Computational Aspects of Biological Learning
Computational Aspects of Biological Learning
Tomaso Poggio, Shimon Ullman, Daniel Harari
Takes a computational approach to learning in the brain by neurons and synapses. Examines supervised and unsupervised learning as well as possible biological substrates, including Hebb synapses and the related topics of Oja flow and principal components analysis. Discusses hypothetical computational primitives in the nervous system, and the implications for unsupervised learning algorithms underlying the development of tuning properties of cortical neurons. Also focuses on a broad class of biologically plausible learning strategies.
Spring 2014

Massachusetts Institute of Technology (MIT), Harvard University

Computational Models and Cognitive Development
Computational Models and Cognitive Development
Elizabeth Spelke, Joshua Tenenbaum
Explores the prospects for “reverse engineering” infant and early childhood cognition over the first three years of life, with the goal of laying the foundations for a computational account of what children know and how they come to know it, expressed in the language of contemporary engineering approaches to intelligence. Focuses on core knowledge systems, such as core intuitive physics, psychology, sociology, space and number, as well as the learning mechanisms that extend, enrich and transform these core systems as children grow. Integrates related research from cognitive neuroscience and comparative studies of cognition in non-human species.

Harvard University

Computational Learning Theory
Computational Learning Theory
Possibilities of and limitations to performing learning by computational agents. Topics include computational models, polynomial time learnability, learning from examples and learning from queries to oracles. Applications to Boolean functions, automata and geometric functions.
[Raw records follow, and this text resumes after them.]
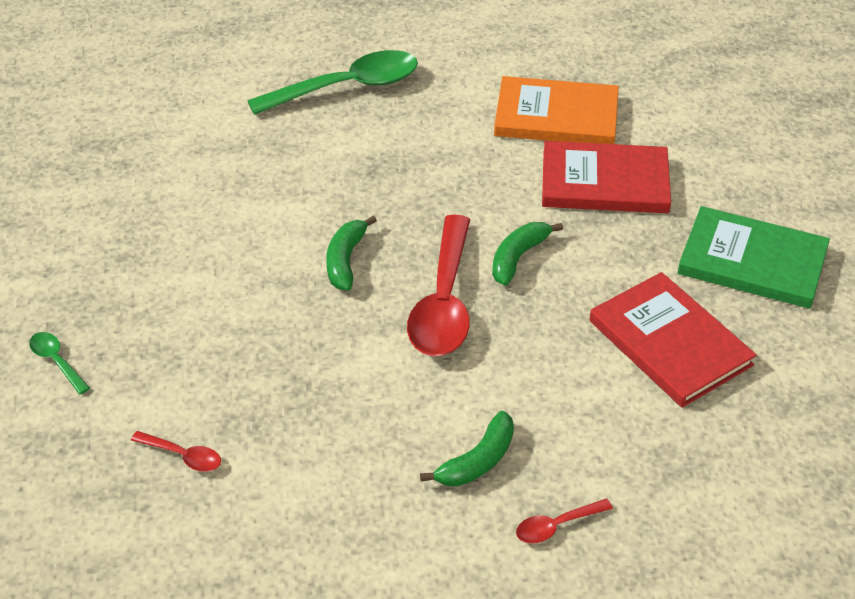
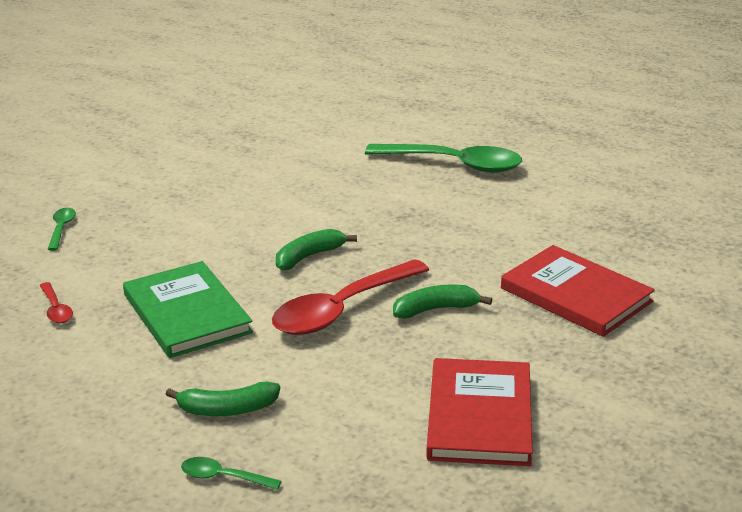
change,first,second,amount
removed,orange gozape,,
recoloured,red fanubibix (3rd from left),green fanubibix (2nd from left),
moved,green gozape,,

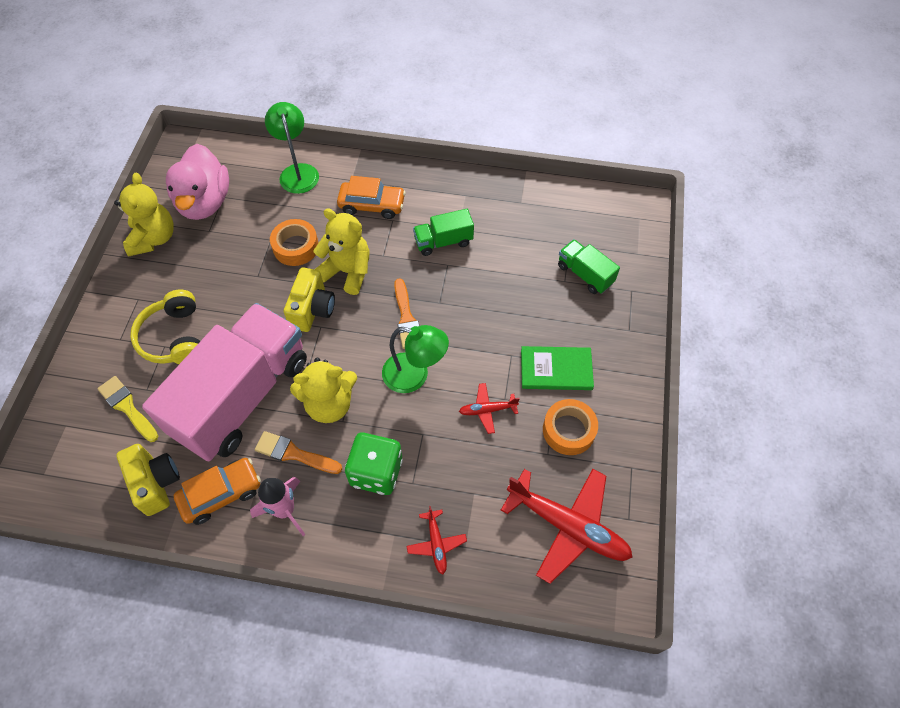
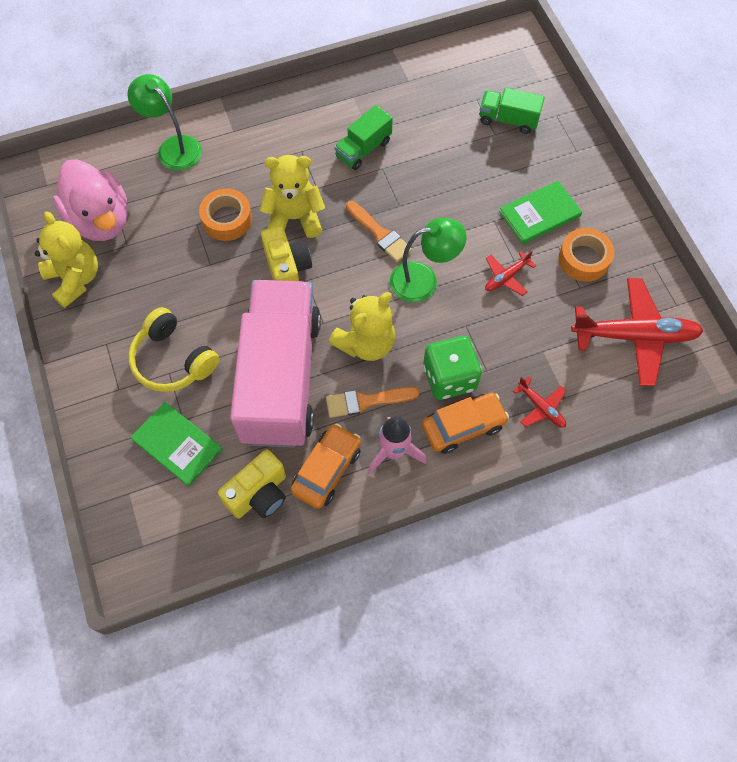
change,first,second,amount
replaced,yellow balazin,green gozape (1st from left),
turned,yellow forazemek (1st from left),,105 degrees clockwise
moved,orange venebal (2nd from left),,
University of California, Los Angeles (UCLA)

Introduction to Pattern Recognition and Machine Learning
Introduction to Pattern Recognition and Machine Learning
Alan L. Yuille
Introduction to pattern analysis and machine intelligence designed for advanced undergraduate and graduate students. Topics include Bayes decision theory, learning parametric distributions, non-parametric methods, regression, Adaboost, perceptrons, support vector machines, principal components analysis, nonlinear dimension reduction, independent component analysis, K-means analysis, and probability models.
IAP 2014

Massachusetts Institute of Technology (MIT)

Methods for Analyzing Neural Data
Methods for Analyzing Neural Data
Ethan Meyers
Covers methods that are useful for analyzing neural data including conventional statistics, mutual information, point process models and decoding analyses. Emphasis is on explaining the basic mathematical intuitions behind these methods, and giving practical hands-on experience for how these methods can be applied to real data. The class is divided into lectures that explain different methods and laboratory classes where students analyze real data. Examples focus on neural spiking activity but we also discuss other types of signals including MEG signals and local field potentials.
Fall 2013

Massachusetts Institute of Technology (MIT)

Vision and Learning: Computers and Brains
Vision and Learning: Computers and Brains
Tomaso Poggio, Shimon Ullman, Ethan Meyers
This course reviews and discusses research on the problem of learning to understand the world and interact with it using sensory information. Vision is used as the primary domain, and relevant learning approaches are examined from both computational and biological perspectives. Topics include learning in computational vision, recent advances and limitations of current learning methods, face processing by computers and brain, learning in synapses, reinforcement learning, and Markov decision processes in computers and brains.
Fall 2012

Massachusetts Institute of Technology (MIT)

What is Intelligence?
What is Intelligence?
Shimon Ullman, Tomaso Poggio
The problem of intelligence – its nature, how it is produced by the brain and how it could be replicated in machines – is a deep and fundamental problem that cuts across multiple scientific disciplines. Philosophers have studied intelligence for centuries, but it is only in the last several decades that developments in a broad range of science and engineering fields have opened up a thriving “intelligence research” enterprise, making questions such as these approachable.